On the other hand I’ve recently come up with a working theory that the seven-month annual hibernation is what keeps this city together and preserves its remarkably easy-going, tolerant attitude: because during the short five months when the general population is actually able to emerge from their holes and people can even spend some free time in physical proximity to each other are not enough for everyone to start getting on each other’s nerves badly enough for armed conflicts to break out. I suspect that, as far as Berlin is concerned, any further climate change may result in riots and bloodshed.
Winter hibernation it was for us, then. After we’d returned to Berlin in the beginning of February, we promptly collected all the paperwork we had to send to Tenerife, got it officially translated into Spanish, proofread, numbered, dated, collated, initialled, stamped, signed, sealed, bound, and dispatched. Then we waited, but the winter of 2017 was one of the dreariest we’d experienced in Berlin. Our attempts at spending the time relatively productively were made extremely hard due to our constant fretting over how everything would, or would not, turn out. Going over all the details of the intricate plan and its various stages repeatedly only made everything worse, as we were unable to do anything at all until the paperwork went through. I had planned to make use of the downtime and finish my next novel and upcoming Cynicism Management album, but soon established that I had zero inspiration and subzero energy for either, so I caved in and simply postponed both of these (suddenly comparatively trivial) endeavours until further notice, rather than keep obsessing over my inability to get my ass in gear. I figured that finishing both the novel and the album by the end of this year would have to be good enough (not that anyone but myself is eagerly waiting for either), but I have yet to see whether I’ll actually manage that.
It took the mail three weeks to get to Tenerife, probably by a combination of horse, carriage, and single-masted sloop. By that time we had got seriously nervous, as the online tracking only registered the mail as “dispatched from Slovenia”, and then nothing at all for several weeks. Finally we received confirmation that the forest-murdering heap of documents reached the real estate agent’s office in Santa Cruz, only to be forwarded to the bank’s real estate department’s head office in Madrid. Back to the horse-drawn mail coach and rowboat it was, then. At this point one may be tempted to ask why we hadn’t sent the paperwork to Madrid in the first place… Well, actually we had proposed this, but had been told that the mail had to go through the Canary Islands office, for whatever arcane reason.

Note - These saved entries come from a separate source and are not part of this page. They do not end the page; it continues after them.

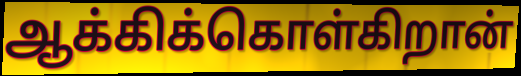
ஆக்கிக்கொள்கிறான்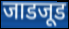
जाडजूडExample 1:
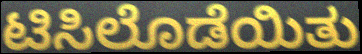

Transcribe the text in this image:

ಟಿಸಿಲೊಡೆಯಿತು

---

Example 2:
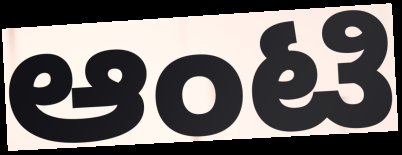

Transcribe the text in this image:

ಆಂಟಿ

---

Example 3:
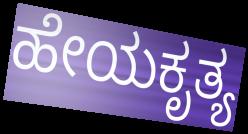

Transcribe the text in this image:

ಹೇಯಕೃತ್ಯ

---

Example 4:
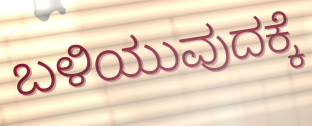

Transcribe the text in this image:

ಬಳಿಯುವುದಕ್ಕೆ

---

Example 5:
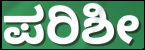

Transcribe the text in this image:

ಪರಿಶೀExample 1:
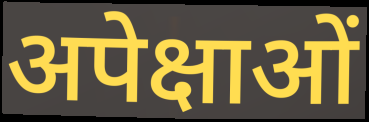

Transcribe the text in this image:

अपेक्षाओं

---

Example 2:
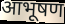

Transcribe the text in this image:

आभूषण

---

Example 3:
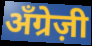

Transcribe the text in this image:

अँग्रेज़ी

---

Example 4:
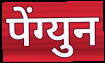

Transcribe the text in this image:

पेंग्युन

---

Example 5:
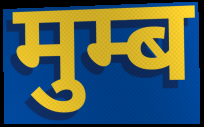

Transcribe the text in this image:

मुम्बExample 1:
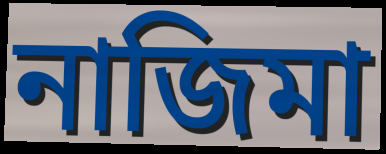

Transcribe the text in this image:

নাজিমা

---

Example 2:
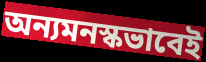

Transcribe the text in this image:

অন্যমনস্কভাবেই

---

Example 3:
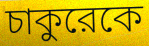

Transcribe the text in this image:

চাকুরেকে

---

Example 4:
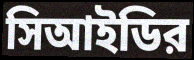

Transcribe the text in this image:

সিআইডির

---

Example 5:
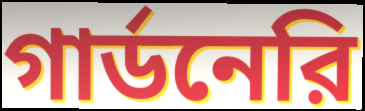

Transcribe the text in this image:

গার্ডনেরি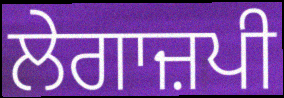
ਲੇਗਾਜ਼ਪੀ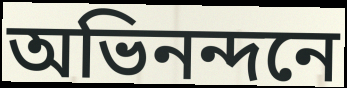
অভিনন্দনেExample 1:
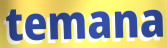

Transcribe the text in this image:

temana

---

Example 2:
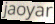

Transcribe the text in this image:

It took another two months or so for Madrid to digest the information. Then they demanded that we sign yet another form, but at this point they reconciled themselves with scanners and PDF files rather than resort to stamped, sealed and bound parchment scrolls, so it only took them about a week to analyse and scrutinise the e-mail.
When everything was confirmed, we were finally able to give the required three-month notice to the owner of our apartment in Berlin and book plane tickets to Tenerife yet again.